## Page excerpt:
* * * *
Like a sex education class, one wonders if it is material for a mixed audience.

THE MOVIE is about two men -- Jack Nicholson and Art Garfunkle -- following them from their college days in the 40's right up through the late 60's.

In the beginning they discuss their anticipation of their first encounters with girls. As the movie progresses they tell each other their experiences.

Curiously this is not like the kind of movie that says that everything the characters do concerns sex. Although this is all Nichols covers, it is obvious that there is more to their lives.

Picasso's paintings became leaner and less realistic by the elimination of all other detail. So it is with director Nichols.

Nichols eliminates all but what is essential yet you know that there is more. He doesn't set a scene. He zeros in on his characters talking. If they are sitting on a bench and their eyes move left and right and the soundtrack carries it the proper noises and the conversation makes a reference to tennis, why show the match? Nichols isn't filming a scene about tennis, so he has tossed that out.
* * * *
## Source records:
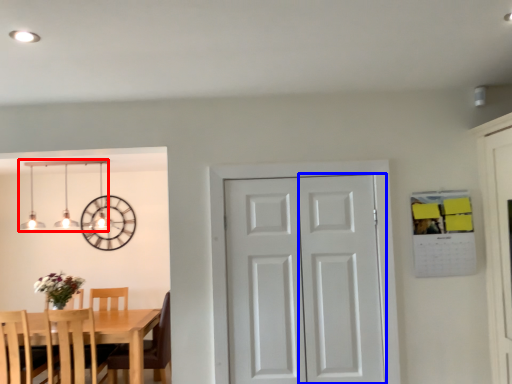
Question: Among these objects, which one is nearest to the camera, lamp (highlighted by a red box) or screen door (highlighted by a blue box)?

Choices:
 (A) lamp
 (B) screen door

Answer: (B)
* * * *
## Required work:
A: Reproduce everything in the movie review from "Like a sex education" down to "with director Nichols.".
B: Carry on the movie review from its final sentence.
These records have nothing to do with the movie review.

## Answers given:
A:
Like a sex education class, one wonders if it is material for a mixed audience.

THE MOVIE is about two men -- Jack Nicholson and Art Garfunkle -- following them from their college days in the 40's right up through the late 60's.

In the beginning they discuss their anticipation of their first encounters with girls. As the movie progresses they tell each other their experiences.

Curiously this is not like the kind of movie that says that everything the characters do concerns sex. Although this is all Nichols covers, it is obvious that there is more to their lives.

Picasso's paintings became leaner and less realistic by the elimination of all other detail. So it is with director Nichols.

B:
NICHOLSON is the aggressive one, Garfunkle, the sensitive one. When Garfunkle starts dating Candice Bergen he t.ells Nicholson about his progress. Quietly Nicholson also dates the same girl and makes his moves faster.

Miss Bergen finally marries Garfunkle as the weaker of the two and hence the one more likely to be hurt by rejection.

At that point she drops out of the movie,though not out of Garfunkle's life.

Nicholson ,continues to be the rat, Garfunkle the quiet, uncertain one. Both are financially successful -- Nicholson as a lawyer, Garfunkle as a doctor. Again this is material you get by inference.

Like the passage of time . . .

Nichols indicates the time with bits of music on the soundtrack, a change in dress, a difference in decor. While other moviemakers are wallowing in nostalgia dwelling for minutes at a time on old music and old styles, Nichols tosses these in as subtle signposts.

Nicholson remains a teach bachelor knowing (in the Biblical sense) maybe a dozen women a year, complaining of a lack -- mostly in their vital statistics.

SUBTLE at first, finally painfully explicit, is his concern over his waning virility. There is a brief marriage following a long affair with Ann-Margret who meets the physical requirements but is hung up on getting married.

Director Nichols has elicited amazing performances from his actors. Non-actor Garfunkle performs like a pro. Nicholson fulfills what has been principally a promise in earlier films. Miss Bergen has never seemed more an actress and Ann-Margret never seemed to be an actress at all in previous pictures.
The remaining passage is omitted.